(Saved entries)
_ _ _ _ _

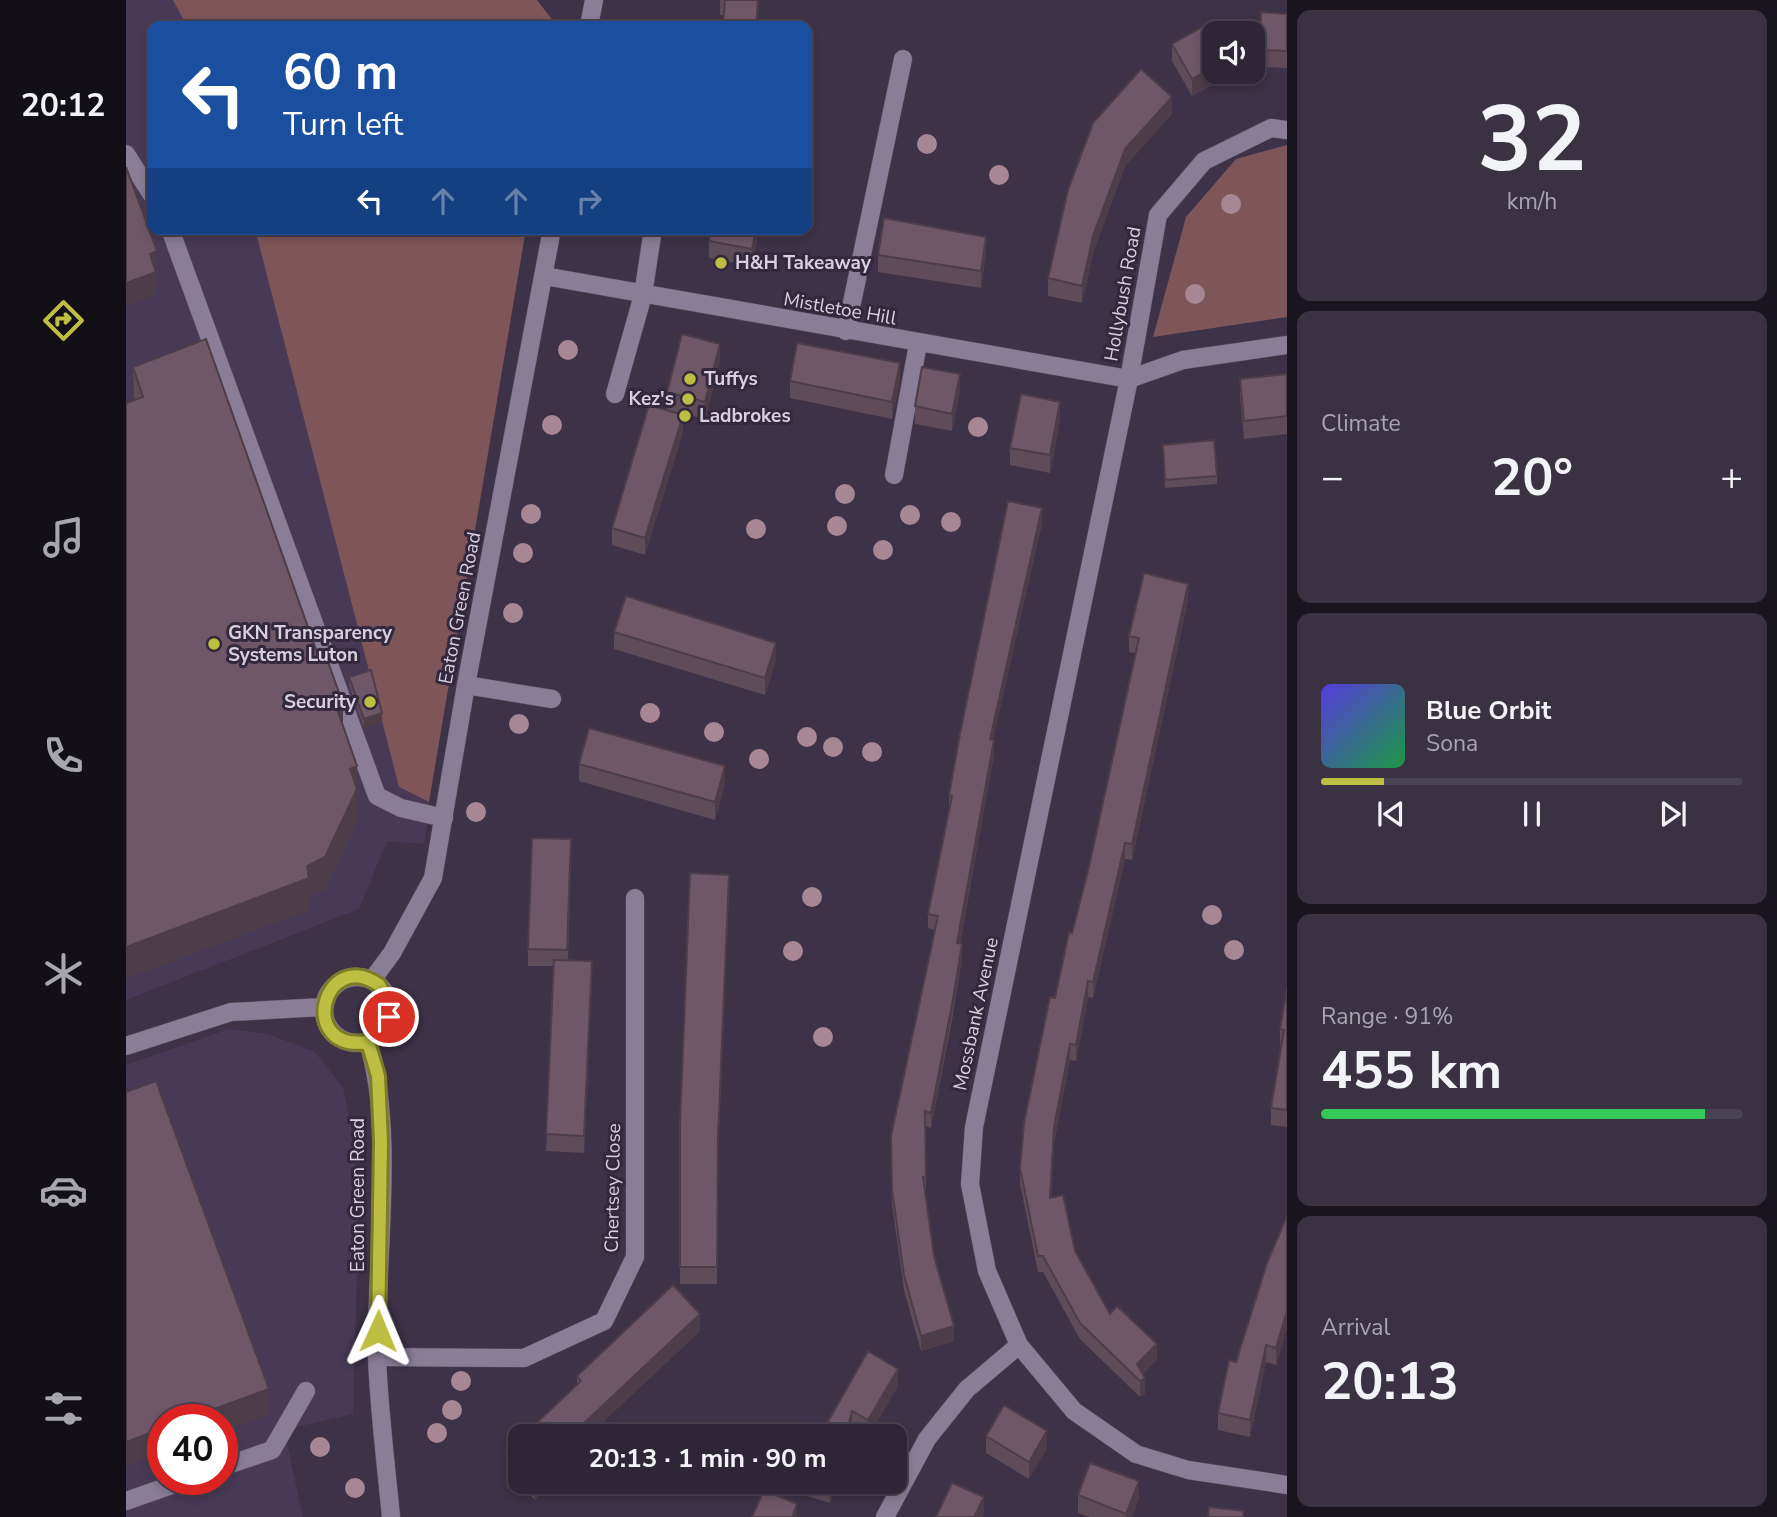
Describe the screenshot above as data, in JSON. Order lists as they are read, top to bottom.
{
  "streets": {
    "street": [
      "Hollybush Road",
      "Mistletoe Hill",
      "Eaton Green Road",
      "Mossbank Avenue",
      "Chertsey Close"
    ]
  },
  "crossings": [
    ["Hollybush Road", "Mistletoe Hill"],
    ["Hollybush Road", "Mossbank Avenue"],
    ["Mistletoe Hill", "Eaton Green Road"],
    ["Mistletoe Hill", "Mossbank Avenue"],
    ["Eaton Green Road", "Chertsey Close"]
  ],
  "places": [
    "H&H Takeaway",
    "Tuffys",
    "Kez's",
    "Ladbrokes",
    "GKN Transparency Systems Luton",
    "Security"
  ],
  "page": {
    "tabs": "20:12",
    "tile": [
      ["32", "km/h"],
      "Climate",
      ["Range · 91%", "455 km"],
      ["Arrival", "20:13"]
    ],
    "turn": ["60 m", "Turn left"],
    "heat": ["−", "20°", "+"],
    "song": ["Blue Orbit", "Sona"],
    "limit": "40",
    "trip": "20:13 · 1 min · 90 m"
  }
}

_ _ _ _ _

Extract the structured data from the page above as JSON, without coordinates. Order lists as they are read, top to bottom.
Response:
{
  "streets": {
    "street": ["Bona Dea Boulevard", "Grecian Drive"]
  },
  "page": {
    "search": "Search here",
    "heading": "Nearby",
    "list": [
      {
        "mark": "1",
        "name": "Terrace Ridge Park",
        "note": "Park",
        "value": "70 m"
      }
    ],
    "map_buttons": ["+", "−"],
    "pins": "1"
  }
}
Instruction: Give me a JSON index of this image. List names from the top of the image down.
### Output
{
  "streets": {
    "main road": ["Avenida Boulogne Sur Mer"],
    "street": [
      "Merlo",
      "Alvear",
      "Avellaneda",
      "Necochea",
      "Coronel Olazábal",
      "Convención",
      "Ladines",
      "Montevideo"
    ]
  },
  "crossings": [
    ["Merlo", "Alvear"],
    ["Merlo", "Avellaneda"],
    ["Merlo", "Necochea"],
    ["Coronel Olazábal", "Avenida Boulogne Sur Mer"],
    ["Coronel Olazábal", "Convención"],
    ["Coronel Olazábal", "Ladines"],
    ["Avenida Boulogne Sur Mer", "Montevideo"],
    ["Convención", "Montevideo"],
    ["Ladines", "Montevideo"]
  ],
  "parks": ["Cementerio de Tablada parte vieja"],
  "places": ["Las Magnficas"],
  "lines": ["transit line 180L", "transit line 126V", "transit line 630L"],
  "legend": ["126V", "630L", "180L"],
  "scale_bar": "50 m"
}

_ _ _ _ _

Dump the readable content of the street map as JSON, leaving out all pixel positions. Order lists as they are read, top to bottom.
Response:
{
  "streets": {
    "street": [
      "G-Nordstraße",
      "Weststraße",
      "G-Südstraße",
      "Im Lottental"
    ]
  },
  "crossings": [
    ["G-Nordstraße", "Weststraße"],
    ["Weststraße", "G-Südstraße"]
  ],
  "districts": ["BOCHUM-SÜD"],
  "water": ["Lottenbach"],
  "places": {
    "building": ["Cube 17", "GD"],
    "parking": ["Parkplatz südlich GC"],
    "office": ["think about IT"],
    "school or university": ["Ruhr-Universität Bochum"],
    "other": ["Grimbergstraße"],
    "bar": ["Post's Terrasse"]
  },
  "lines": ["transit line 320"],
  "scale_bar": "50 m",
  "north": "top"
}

_ _ _ _ _

#### Task goal
How many lines in the data above contain the word "from"? Reply with only that figure.

#### The completed task
2